• [What the task asks] From the line below that contains "несколько раз пеленку." to the line that contains "ованный 3 цвета, –", repeat every line exactly, both ends included, and nothing else.

Page-level text extractions:
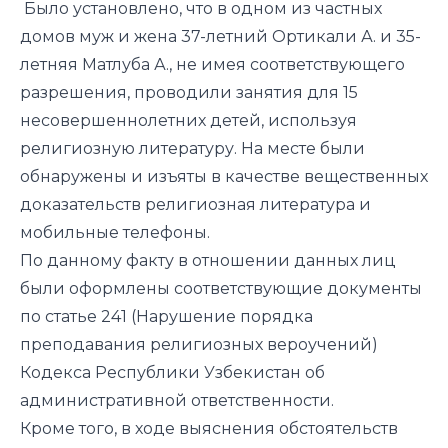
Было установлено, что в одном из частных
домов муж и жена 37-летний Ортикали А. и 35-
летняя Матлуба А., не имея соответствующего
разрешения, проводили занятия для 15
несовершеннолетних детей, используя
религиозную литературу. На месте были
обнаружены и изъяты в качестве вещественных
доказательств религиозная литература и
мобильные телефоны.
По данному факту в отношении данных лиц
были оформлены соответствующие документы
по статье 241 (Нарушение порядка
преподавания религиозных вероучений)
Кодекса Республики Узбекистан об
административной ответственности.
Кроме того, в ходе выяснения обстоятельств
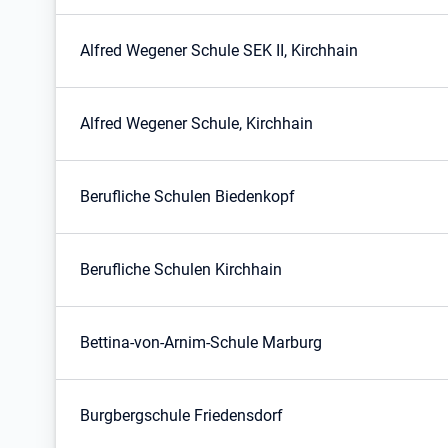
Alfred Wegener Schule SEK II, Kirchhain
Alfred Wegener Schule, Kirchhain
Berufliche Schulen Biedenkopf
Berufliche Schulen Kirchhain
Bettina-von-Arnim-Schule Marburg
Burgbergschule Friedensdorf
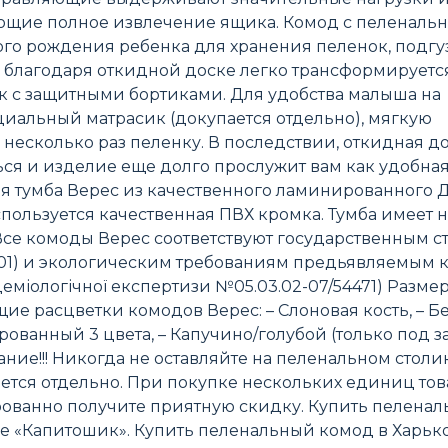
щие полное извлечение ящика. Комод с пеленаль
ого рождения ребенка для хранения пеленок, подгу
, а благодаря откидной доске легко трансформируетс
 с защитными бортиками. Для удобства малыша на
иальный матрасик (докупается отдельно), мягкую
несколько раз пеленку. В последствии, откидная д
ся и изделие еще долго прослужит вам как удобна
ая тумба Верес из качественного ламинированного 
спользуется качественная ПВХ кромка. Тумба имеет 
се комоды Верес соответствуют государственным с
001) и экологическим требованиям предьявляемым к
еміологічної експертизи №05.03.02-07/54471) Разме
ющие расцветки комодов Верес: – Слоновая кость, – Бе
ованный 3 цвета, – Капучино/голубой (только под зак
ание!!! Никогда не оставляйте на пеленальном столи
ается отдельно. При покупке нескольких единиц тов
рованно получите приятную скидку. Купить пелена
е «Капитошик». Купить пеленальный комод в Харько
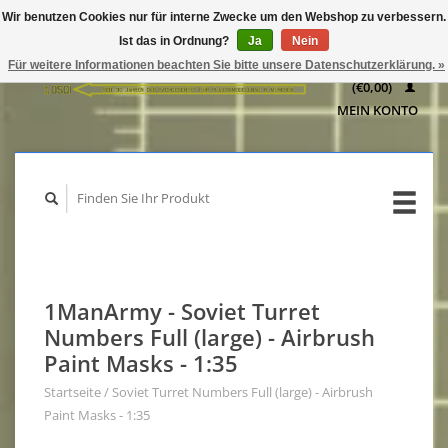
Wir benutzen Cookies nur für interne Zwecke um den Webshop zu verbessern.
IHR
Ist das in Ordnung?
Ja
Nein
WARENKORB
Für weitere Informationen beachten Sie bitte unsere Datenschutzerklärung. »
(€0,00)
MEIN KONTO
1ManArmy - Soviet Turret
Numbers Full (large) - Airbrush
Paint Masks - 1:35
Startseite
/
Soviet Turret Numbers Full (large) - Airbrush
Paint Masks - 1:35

• [Answer]
несколько раз пеленку. В последствии, откидная д
ся и изделие еще долго прослужит вам как удобна
ая тумба Верес из качественного ламинированного 
спользуется качественная ПВХ кромка. Тумба имеет 
се комоды Верес соответствуют государственным с
001) и экологическим требованиям предьявляемым к
еміологічної експертизи №05.03.02-07/54471) Разме
ющие расцветки комодов Верес: – Слоновая кость, – Бе
ованный 3 цвета, – Капучино/голубой (только под зак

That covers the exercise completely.